In computer graphics, z-buffering is the management of image depth coordinates in three-dimensional (3-D) graphics, usually done in hardware, sometimes in software. It is one solution to the visibility problem, which is the problem of deciding which elements of a rendered scene are visible, and which are hidden. The painter's algorithm is another common solution which, though less efficient, can also handle non-opaque scene elements.
When an object is rendered by a 3D graphics card, the depth of a generated pixel (z coordinate) is stored in a buffer (the z-buffer). This buffer is usually arranged as a two-dimensional array (x-y) with one element for each screen pixel. If another object of the scene must be rendered in the same pixel, the graphics card compares the two depths and chooses the one closer to the observer. The chosen depth is then saved to the z-buffer, replacing the old one. In the end, the z-buffer will allow the graphics card to correctly reproduce the usual depth perception: a close object hides a farther one.

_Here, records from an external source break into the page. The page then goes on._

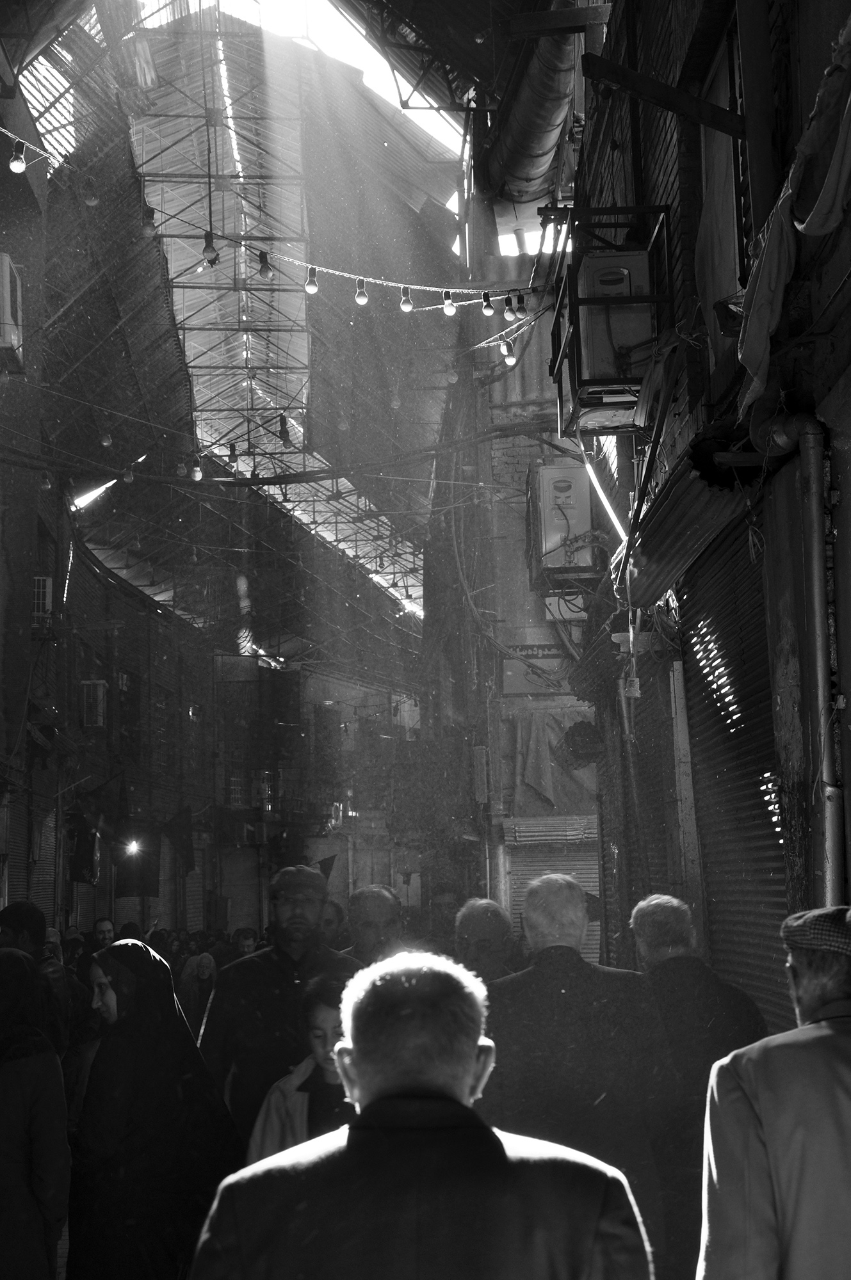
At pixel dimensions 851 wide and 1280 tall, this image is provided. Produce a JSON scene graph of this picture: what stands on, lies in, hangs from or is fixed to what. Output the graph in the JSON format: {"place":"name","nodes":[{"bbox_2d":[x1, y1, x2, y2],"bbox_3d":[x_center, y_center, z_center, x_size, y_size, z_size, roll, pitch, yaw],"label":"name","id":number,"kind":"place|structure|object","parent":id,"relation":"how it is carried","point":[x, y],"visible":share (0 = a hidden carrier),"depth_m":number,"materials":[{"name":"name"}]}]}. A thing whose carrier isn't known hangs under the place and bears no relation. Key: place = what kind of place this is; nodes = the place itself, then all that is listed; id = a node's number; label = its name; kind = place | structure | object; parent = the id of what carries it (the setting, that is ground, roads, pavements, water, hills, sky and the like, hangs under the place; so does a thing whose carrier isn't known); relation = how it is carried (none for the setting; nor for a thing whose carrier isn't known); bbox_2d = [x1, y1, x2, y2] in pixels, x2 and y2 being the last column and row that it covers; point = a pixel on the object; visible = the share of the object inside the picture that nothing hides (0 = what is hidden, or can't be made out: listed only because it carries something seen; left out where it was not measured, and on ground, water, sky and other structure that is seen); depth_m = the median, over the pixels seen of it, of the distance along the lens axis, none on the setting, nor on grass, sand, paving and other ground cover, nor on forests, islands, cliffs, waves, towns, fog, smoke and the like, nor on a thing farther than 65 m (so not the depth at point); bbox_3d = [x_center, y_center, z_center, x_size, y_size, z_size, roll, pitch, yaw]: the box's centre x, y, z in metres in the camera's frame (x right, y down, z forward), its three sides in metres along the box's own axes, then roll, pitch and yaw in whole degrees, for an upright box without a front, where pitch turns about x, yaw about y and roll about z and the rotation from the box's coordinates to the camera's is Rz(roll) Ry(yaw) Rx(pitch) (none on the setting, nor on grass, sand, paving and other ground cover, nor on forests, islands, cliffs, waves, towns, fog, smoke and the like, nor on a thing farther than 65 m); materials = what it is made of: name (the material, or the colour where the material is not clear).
{"place":"outdoors","nodes":[
{"label":"outdoors","id":0,"kind":"place"},
{"bbox_2d":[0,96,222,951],"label":"left wall","id":1,"kind":"structure","parent":0,"point":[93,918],"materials":[{"name":"brick"}]},
{"bbox_2d":[0,254,23,374],"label":"air conditioner","id":2,"kind":"object","parent":1,"relation":"attached to","point":[6,336],"visible":0.93,"depth_m":13.86,"materials":[{"name":"white plastic"}]},
{"bbox_2d":[12,790,56,922],"bbox_3d":[-3.940,2.427,20.282,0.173,2.428,1.550,-1,-7,-2],"label":"roller shutter","id":3,"kind":"object","parent":1,"relation":"in","point":[16,850],"visible":0.51,"depth_m":20.51,"materials":[{"name":"metal"}]},
{"bbox_2d":[32,575,52,617],"bbox_3d":[-3.938,-0.391,20.230,0.399,0.471,0.555,-1,-7,-2],"label":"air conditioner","id":4,"kind":"object","parent":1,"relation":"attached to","point":[40,597],"visible":0.57,"depth_m":20.06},
{"bbox_2d":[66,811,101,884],"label":"flag","id":5,"kind":"object","parent":1,"relation":"attached to","point":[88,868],"visible":0.9,"depth_m":22.97,"materials":[{"name":"black"}]},
{"bbox_2d":[79,679,106,727],"bbox_3d":[-4.101,0.794,24.758,0.439,0.625,0.677,-1,-7,-2],"label":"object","id":6,"kind":"object","parent":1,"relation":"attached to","point":[98,695],"visible":0.95,"depth_m":24.48,"materials":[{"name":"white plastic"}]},
{"bbox_2d":[123,837,142,855],"bbox_3d":[-4.018,2.827,27.762,0.375,0.281,0.344,-1,-7,-2],"label":"lamp","id":7,"kind":"object","parent":1,"relation":"attached to","point":[132,845],"visible":0.85,"depth_m":27.69,"materials":[{"name":"white glass"}]},
{"bbox_2d":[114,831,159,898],"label":"flag","id":8,"kind":"object","parent":1,"relation":"attached to","point":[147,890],"visible":0.78,"depth_m":27.38,"materials":[{"name":"fabric"}]},
{"bbox_2d":[162,805,195,876],"bbox_3d":[-3.630,2.953,29.769,0.711,1.232,0.270,-1,-7,-2],"label":"flag","id":9,"kind":"object","parent":1,"relation":"attached to","point":[187,863],"visible":0.98,"depth_m":29.72,"materials":[{"name":"black fabric"}]},
{"bbox_2d":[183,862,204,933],"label":"roller shutter","id":10,"kind":"object","parent":1,"relation":"in","point":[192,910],"visible":0.46,"depth_m":36.54,"materials":[{"name":"metal"}]},
{"bbox_2d":[7,0,474,618],"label":"roof","id":11,"kind":"structure","parent":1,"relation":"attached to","point":[298,296],"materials":[{"name":"metal"}]},
{"bbox_2d":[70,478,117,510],"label":"fluorescent light","id":12,"kind":"object","parent":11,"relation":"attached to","point":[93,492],"visible":0.67,"depth_m":22.38,"materials":[{"name":"white"}]},
{"bbox_2d":[0,132,543,299],"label":"string light","id":13,"kind":"object","parent":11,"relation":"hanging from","point":[395,284],"visible":0.84,"depth_m":12.18,"materials":[{"name":"glass"}]},
{"bbox_2d":[9,140,26,173],"bbox_3d":[-1.933,-2.293,9.581,0.094,0.188,0.096,-1,-7,-2],"label":"light bulb","id":14,"kind":"object","parent":13,"relation":"hanging from","point":[13,166],"visible":0.95,"depth_m":9.54,"materials":[{"name":"glass"}]},
{"bbox_2d":[82,176,99,205],"bbox_3d":[-1.900,-2.553,11.457,0.110,0.236,0.113,-1,-7,-2],"label":"light bulb","id":15,"kind":"object","parent":13,"relation":"hanging from","point":[93,199],"visible":0.91,"depth_m":11.41,"materials":[{"name":"glass"}]},
{"bbox_2d":[140,206,157,235],"bbox_3d":[-1.552,-2.358,11.346,0.101,0.223,0.103,-1,-7,-2],"label":"light bulb","id":16,"kind":"object","parent":13,"relation":"hanging from","point":[150,232],"visible":0.93,"depth_m":11.31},
{"bbox_2d":[201,232,218,266],"bbox_3d":[-1.206,-2.185,11.344,0.101,0.237,0.102,-1,-7,-2],"label":"light bulb","id":17,"kind":"object","parent":13,"relation":"hanging from","point":[207,249],"visible":0.95,"depth_m":11.31,"materials":[{"name":"glass"}]},
{"bbox_2d":[257,249,273,279],"bbox_3d":[-0.920,-2.150,11.577,0.094,0.212,0.094,-1,-7,-2],"label":"light bulb","id":18,"kind":"object","parent":13,"relation":"hanging from","point":[266,266],"visible":0.97,"depth_m":11.55,"materials":[{"name":"glass"}]},
{"bbox_2d":[304,265,318,293],"bbox_3d":[-0.643,-2.031,11.382,0.091,0.204,0.092,-1,-7,-2],"label":"light bulb","id":19,"kind":"object","parent":13,"relation":"hanging from","point":[313,287],"visible":0.96,"depth_m":11.35,"materials":[{"name":"glass"}]},
{"bbox_2d":[353,277,368,304],"bbox_3d":[-0.366,-1.969,11.416,0.091,0.185,0.093,-1,-7,-2],"label":"light bulb","id":20,"kind":"object","parent":13,"relation":"hanging from","point":[360,299],"visible":0.97,"depth_m":11.39,"materials":[{"name":"glass"}]},
{"bbox_2d":[399,285,413,312],"bbox_3d":[-0.110,-2.023,11.988,0.092,0.195,0.093,-1,-7,-2],"label":"light bulb","id":21,"kind":"object","parent":13,"relation":"hanging from","point":[405,304],"visible":0.98,"depth_m":11.95,"materials":[{"name":"glass"}]},
{"bbox_2d":[441,289,456,314],"bbox_3d":[0.144,-2.042,12.266,0.096,0.193,0.098,-1,-7,-2],"label":"light bulb","id":22,"kind":"object","parent":13,"relation":"hanging from","point":[447,306],"visible":0.97,"depth_m":12.24,"materials":[{"name":"glass"}]},
{"bbox_2d":[480,290,494,316],"bbox_3d":[0.376,-2.038,12.181,0.093,0.204,0.094,-1,-7,-2],"label":"light bulb","id":23,"kind":"object","parent":13,"relation":"hanging from","point":[487,306],"visible":0.98,"depth_m":12.15,"materials":[{"name":"glass"}]},
{"bbox_2d":[503,295,515,321],"bbox_3d":[0.503,-1.990,12.073,0.096,0.206,0.098,-1,-7,-2],"label":"light bulb","id":24,"kind":"object","parent":13,"relation":"hanging from","point":[509,317],"visible":0.96,"depth_m":12.03,"materials":[{"name":"glass"}]},
{"bbox_2d":[513,292,527,319],"bbox_3d":[0.568,-2.006,12.096,0.091,0.209,0.093,-1,-7,-2],"label":"light bulb","id":25,"kind":"object","parent":13,"relation":"hanging from","point":[521,301],"visible":0.96,"depth_m":12.07,"materials":[{"name":"glass"}]},
{"bbox_2d":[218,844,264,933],"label":"roller shutter","id":26,"kind":"object","parent":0,"point":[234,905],"visible":0.69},
{"bbox_2d":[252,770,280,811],"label":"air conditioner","id":27,"kind":"object","parent":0,"point":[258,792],"visible":0.77,"depth_m":41.99,"materials":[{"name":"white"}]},
{"bbox_2d":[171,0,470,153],"label":"sky","id":28,"kind":"structure","parent":0,"point":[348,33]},
{"bbox_2d":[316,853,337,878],"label":"flag","id":29,"kind":"object","parent":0,"point":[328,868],"visible":0.58,"depth_m":34.36,"materials":[{"name":"fabric"}]},
{"bbox_2d":[501,339,516,366],"bbox_3d":[0.506,-1.738,12.168,0.100,0.201,0.102,-1,-7,-2],"label":"light bulb","id":30,"kind":"object","parent":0,"point":[509,359],"visible":0.96,"depth_m":12.13,"materials":[{"name":"glass"}]},
{"bbox_2d":[434,154,602,947],"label":"building","id":31,"kind":"structure","parent":0,"point":[507,459],"depth_m":21.78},
{"bbox_2d":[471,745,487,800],"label":"electrical box","id":32,"kind":"object","parent":31,"relation":"attached to","point":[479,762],"visible":0.97,"depth_m":21.33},
{"bbox_2d":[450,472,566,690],"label":"cable","id":33,"kind":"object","parent":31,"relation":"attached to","point":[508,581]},
{"bbox_2d":[499,643,572,695],"bbox_3d":[1.078,0.273,18.736,0.880,0.467,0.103,-1,-7,-2],"label":"sign","id":34,"kind":"object","parent":31,"relation":"attached to","point":[534,652],"visible":0.84,"depth_m":18.70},
{"bbox_2d":[509,709,598,815],"bbox_3d":[1.276,1.198,19.176,1.081,1.073,0.610,-1,-7,-2],"label":"cloth","id":35,"kind":"object","parent":31,"relation":"attached to","point":[536,780],"visible":0.68,"depth_m":19.11,"materials":[{"name":"fabric"}]},
{"bbox_2d":[505,817,602,964],"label":"roller shutter","id":36,"kind":"object","parent":31,"relation":"in","point":[589,888],"visible":0.4,"depth_m":18.28,"materials":[{"name":"metal"}]},
{"bbox_2d":[527,460,595,581],"bbox_3d":[1.071,-0.886,15.916,0.567,0.979,0.730,-1,-7,-2],"label":"air conditioner","id":37,"kind":"object","parent":31,"relation":"attached to","point":[569,469],"visible":0.88,"depth_m":15.60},
{"bbox_2d":[551,0,850,1005],"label":"right building","id":38,"kind":"structure","parent":0,"point":[847,507],"depth_m":8.37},
{"bbox_2d":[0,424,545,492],"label":"overhead cable","id":39,"kind":"object","parent":38,"relation":"attached to","point":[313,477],"visible":0.94,"depth_m":18.09,"materials":[{"name":"black plastic"}]},
{"bbox_2d":[38,469,52,489],"bbox_3d":[-3.038,-1.300,16.167,0.112,0.234,0.113,-1,-7,-2],"label":"light bulb","id":40,"kind":"object","parent":39,"relation":"hanging from","point":[45,482],"visible":0.94,"depth_m":16.13,"materials":[{"name":"glass"}]},
{"bbox_2d":[99,431,113,446],"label":"light bulb","id":41,"kind":"object","parent":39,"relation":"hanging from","point":[105,441],"visible":0.95,"depth_m":17.56,"materials":[{"name":"glass"}]},
{"bbox_2d":[122,465,135,483],"bbox_3d":[-2.548,-1.440,17.390,0.112,0.237,0.113,-1,-7,-2],"label":"light bulb","id":42,"kind":"object","parent":39,"relation":"hanging from","point":[130,477],"visible":0.95,"depth_m":17.33,"materials":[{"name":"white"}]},
{"bbox_2d":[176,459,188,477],"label":"light bulb","id":43,"kind":"object","parent":39,"relation":"hanging from","point":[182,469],"visible":0.91,"depth_m":16.19,"materials":[{"name":"glass"}]},
{"bbox_2d":[190,456,202,480],"bbox_3d":[-1.748,-1.311,15.477,0.111,0.217,0.115,-1,-7,-2],"label":"light bulb","id":44,"kind":"object","parent":39,"relation":"hanging from","point":[197,474],"visible":0.97,"depth_m":15.43,"materials":[{"name":"glass"}]},
{"bbox_2d":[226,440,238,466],"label":"light bulb","id":45,"kind":"object","parent":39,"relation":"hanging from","point":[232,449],"visible":0.88,"depth_m":18.43,"materials":[{"name":"glass"}]},
{"bbox_2d":[277,414,293,448],"bbox_3d":[-1.004,-1.502,14.500,0.110,0.268,0.113,-1,-7,-2],"label":"light bulb","id":46,"kind":"object","parent":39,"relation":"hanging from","point":[283,439],"visible":0.98,"depth_m":14.47,"materials":[{"name":"grey glass"}]},
{"bbox_2d":[481,0,581,214],"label":"duct pipe","id":47,"kind":"object","parent":38,"relation":"attached to","point":[552,109],"visible":0.77,"depth_m":15.89,"materials":[{"name":"metal"}]},
{"bbox_2d":[557,719,605,767],"bbox_3d":[1.183,0.778,15.151,0.408,0.390,0.509,-1,-7,-2],"label":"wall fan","id":48,"kind":"object","parent":38,"relation":"attached to","point":[571,735],"visible":0.93,"depth_m":15.04,"materials":[{"name":"black"}]},
{"bbox_2d":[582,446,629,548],"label":"fluorescent lamp","id":49,"kind":"object","parent":38,"relation":"attached to","point":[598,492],"visible":0.6,"depth_m":12.52,"materials":[{"name":"white glass"}]},
{"bbox_2d":[547,204,675,432],"bbox_3d":[0.962,-1.544,10.286,0.579,0.952,0.986,-1,-7,-2],"label":"metal cage","id":50,"kind":"object","parent":38,"relation":"attached to","point":[573,384],"visible":0.53,"depth_m":9.97,"materials":[{"name":"black metal"}]},
{"bbox_2d":[576,247,652,375],"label":"air conditioner","id":51,"kind":"object","parent":50,"relation":"in","point":[601,259],"visible":0.62,"depth_m":9.93,"materials":[{"name":"grey metal"}]},
{"bbox_2d":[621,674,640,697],"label":"box","id":52,"kind":"object","parent":38,"relation":"attached to","point":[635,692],"visible":0.91,"depth_m":12.29,"materials":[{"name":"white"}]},
{"bbox_2d":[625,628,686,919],"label":"roller shutter","id":53,"kind":"object","parent":38,"relation":"in","point":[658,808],"visible":0.55,"depth_m":11.77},
{"bbox_2d":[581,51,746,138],"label":"beam","id":54,"kind":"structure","parent":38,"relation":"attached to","point":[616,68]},
{"bbox_2d":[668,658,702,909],"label":"post","id":55,"kind":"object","parent":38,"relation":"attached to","point":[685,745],"visible":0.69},
{"bbox_2d":[614,442,759,604],"bbox_3d":[1.123,-0.524,8.817,0.426,0.420,1.971,-1,-7,-2],"label":"awning","id":56,"kind":"object","parent":38,"relation":"attached to","point":[671,544],"visible":0.74,"depth_m":8.46,"materials":[{"name":"grey metal"}]},
{"bbox_2d":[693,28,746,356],"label":"curtain","id":57,"kind":"object","parent":38,"relation":"hanging from","point":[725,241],"visible":0.59,"depth_m":8.13,"materials":[{"name":"fabric"}]},
{"bbox_2d":[680,506,788,1039],"bbox_3d":[1.327,0.584,8.232,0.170,2.560,1.863,-1,-7,-2],"label":"roller shutter","id":58,"kind":"object","parent":38,"relation":"in","point":[767,898],"visible":0.5,"depth_m":8.37,"materials":[{"name":"grey metal"}]},
{"bbox_2d":[734,30,850,417],"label":"cloth","id":59,"kind":"object","parent":38,"relation":"hanging from","point":[772,284],"visible":0.93,"depth_m":6.17,"materials":[{"name":"fabric"}]},
{"bbox_2d":[770,414,840,905],"bbox_3d":[1.261,0.690,6.463,0.202,2.916,0.458,-1,-7,-2],"label":"drainpipe","id":60,"kind":"object","parent":38,"relation":"attached to","point":[814,582],"visible":0.81,"depth_m":6.47,"materials":[{"name":"grey metal"}]},
{"label":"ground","id":61,"kind":"structure","parent":0},
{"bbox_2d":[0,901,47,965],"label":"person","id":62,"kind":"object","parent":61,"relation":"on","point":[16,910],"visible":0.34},
{"bbox_2d":[0,944,71,1279],"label":"woman","id":63,"kind":"object","parent":61,"relation":"on","point":[23,1076],"visible":1,"depth_m":6.00},
{"bbox_2d":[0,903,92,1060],"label":"man","id":64,"kind":"object","parent":61,"relation":"on","point":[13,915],"visible":0.45,"depth_m":9.24},
{"bbox_2d":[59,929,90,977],"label":"person","id":65,"kind":"object","parent":61,"relation":"on","point":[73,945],"visible":0.27,"depth_m":16.95},
{"bbox_2d":[91,915,115,950],"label":"person","id":66,"kind":"object","parent":61,"relation":"on","point":[102,925],"visible":0.34,"depth_m":18.27},
{"bbox_2d":[65,936,242,1279],"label":"woman","id":67,"kind":"object","parent":61,"relation":"on","point":[118,1083],"visible":0.88,"depth_m":6.05},
{"bbox_2d":[176,951,217,1038],"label":"woman","id":68,"kind":"object","parent":61,"relation":"on","point":[201,973],"visible":0.59,"depth_m":16.82},
{"bbox_2d":[231,927,259,959],"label":"person","id":69,"kind":"object","parent":61,"relation":"on","point":[244,937],"visible":0.3,"depth_m":19.27},
{"bbox_2d":[197,860,357,1146],"bbox_3d":[-0.507,1.610,7.698,0.682,1.504,0.667,-1,-7,-2],"label":"man","id":70,"kind":"object","parent":61,"relation":"on","point":[264,960],"visible":0.56,"depth_m":7.54},
{"bbox_2d":[248,970,354,1163],"bbox_3d":[-0.259,1.625,6.307,0.561,1.110,0.580,-1,-7,-2],"label":"child","id":71,"kind":"object","parent":61,"relation":"on","point":[318,1013],"visible":0.35,"depth_m":6.34},
{"bbox_2d":[318,899,346,951],"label":"person","id":72,"kind":"object","parent":61,"relation":"on","point":[328,923],"visible":0.26,"depth_m":12.80},
{"bbox_2d":[343,884,402,967],"bbox_3d":[-0.232,1.718,9.259,0.478,1.169,0.784,-1,-7,-2],"label":"man","id":73,"kind":"object","parent":61,"relation":"on","point":[376,902],"visible":0.38,"depth_m":9.27},
{"bbox_2d":[188,944,654,1279],"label":"man","id":74,"kind":"object","parent":61,"relation":"on","point":[601,1178],"visible":0.99,"depth_m":3.03},
{"bbox_2d":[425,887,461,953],"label":"person","id":75,"kind":"object","parent":61,"relation":"on","point":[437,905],"visible":0.41,"depth_m":13.48},
{"bbox_2d":[451,897,516,983],"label":"man","id":76,"kind":"object","parent":61,"relation":"on","point":[479,920],"visible":0.43,"depth_m":9.11},
{"bbox_2d":[478,870,680,1279],"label":"man","id":77,"kind":"object","parent":61,"relation":"on","point":[541,968],"visible":0.76,"depth_m":5.68},
{"bbox_2d":[629,893,770,1279],"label":"man","id":78,"kind":"object","parent":61,"relation":"on","point":[653,902],"visible":0.58,"depth_m":6.22},
{"bbox_2d":[695,906,850,1279],"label":"man","id":79,"kind":"object","parent":61,"relation":"on","point":[760,1090],"visible":0.99,"depth_m":3.76}
]}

The granularity of a z-buffer has a great influence on the scene quality: a 16-bit z-buffer can result in artifacts (called "z-buffer fighting") when two objects are very close to each other. A 24-bit or 32-bit z-buffer behaves much better. An 8-bit z-buffer is almost never used since it has too little precision.
Additionally, precision in the z-buffer distance values is not spread evenly over distance. Nearer values are much more precise (and hence can display closer objects more properly) than values which are farther away. Generally, this is desirable, but sometimes it will cause artifacts to appear as objects become more distant. A variation on z-buffering which results in more evenly distributed precision is called w-buffering.
At the start of a new scene, the z-buffer must be cleared to a defined value, usually 1.0, because this value is the upper limit (on a scale of 0 to 1) of depth, meaning that no object is present at this point through the viewing frustum.
The invention of the z-buffer concept is most often attributed to Edwin Catmull.